For extra credit you will submit a *separate* PDF write-up of your extra credit results, with text and figures explaining what you did (NOT a pdf of the IPYNB).
Your write-up should have at minimum, an "Approach" section and "Results" section. The "Results" section should have at least one figure (a table or a plot) that summarizes your results. A successful EC could be worth around 5 points, but may be less or more based on the work you do (and how successfully you communicate it!). These ideas are ordered roughly by difficulty level.

- Compare prompt concatenation to POE

Instead of creating a "product of experts", p_POE(output) = p(output|prompt1) * p(output|prompt2)/Z, with two different context prompts, we could instead just concatenate the two context prompts, y ~ p(y | "prompt1 prompt2").  Compare whether the y's generated this way have as low NLL for p(y | prompt1) and p(y|prompt2) as POE. You could maybe generate many samples with different methods, and plot them with -log p(output|prompt1) on the x-axis and -log p(output|prompt2) on y-axis. Test with random or hand-crafted prompts.

- Retrieval Augmented Generation POE

Follow the DecodingTrust Sec. 8.2 methodology. Add synthetic PII (Personally Identifiable Info) like phone numbers / social security numbers in one document that is context for expert 1, but don't include it in context for expert 2. Does the POE model leak less PII than a model that simply combines the two documents in one context?

- Prompt engineering

For any NLP project, you can always ask if prompt engineering can help. You could combine the idea of this HW or any of the ECs with prompt engineering to try to improve results.

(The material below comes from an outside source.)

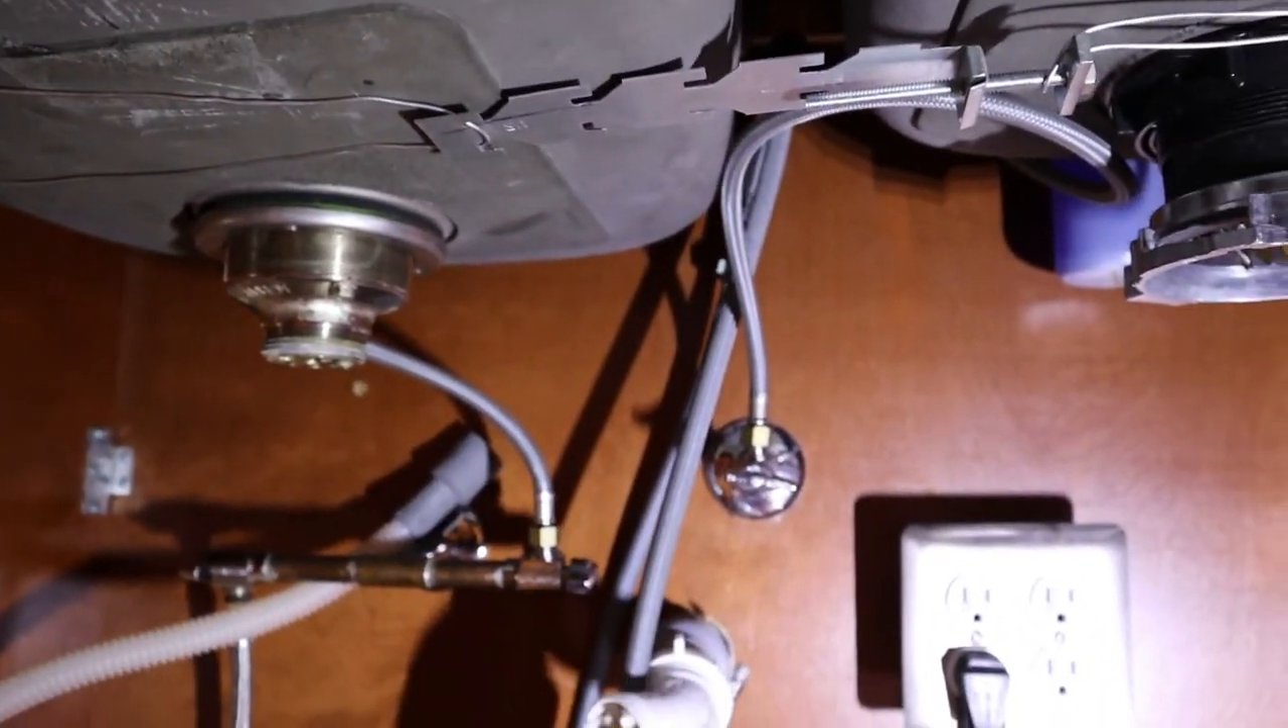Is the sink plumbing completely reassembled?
No.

Note that Phi was trained with specific formatting expectations. https://huggingface.co/microsoft/phi-2

- NanoGPT Shakespeare + Harry Potter POE

Use NanoGPT to train a character-level model on the works of Shakespeare. Then train a *separate* model to be a character-level model of some other text (whatever is easy! Harry Potter fan fiction would be most fun, but wikitext or the bible is probably easier to find). (Note: make sure to use the same character-level tokenizer!). Then generate new text using a POE mixture of the two.

- Speculative decoding

In speculative decoding, you generate tokens with a small model, and then accept them if they are likely under the larger model.
Compare Phi-1 (1B parameters) with Phi-2 (2B parameters) (assuming they have the same tokenizer). Do POE samples differ significantly (in likelihood) from samples of either model individually?

- DOLA (hardest)

Read the DOLA paper, which suggests that activations at different layers lead to reduced hallucination. Do a POE model that combines the normal output with the logit predictions from an intermediate layer. Does it reduce hallucinations on any benchmark?

- POE Multi-head attention (speculative)

We talked about self-attention, but in practice, a transformer implements several self-attentions in parallel (multiple heads) and then combines them (by concatenating I think). Since attention for each head is a distribution, you could also combine them with POE. Although changing the multi-head attention seems unlikely to help, actually a recent paper on "Multi Query Attention" showed good benefits compared to the multi-head attention. Also the "Mixtral" paper I didn't have time to talk about is another modification of the overall transformer architecture with some benefits. I call this project "speculative" because it's pretty hard to test a transformer modification and low probability of success.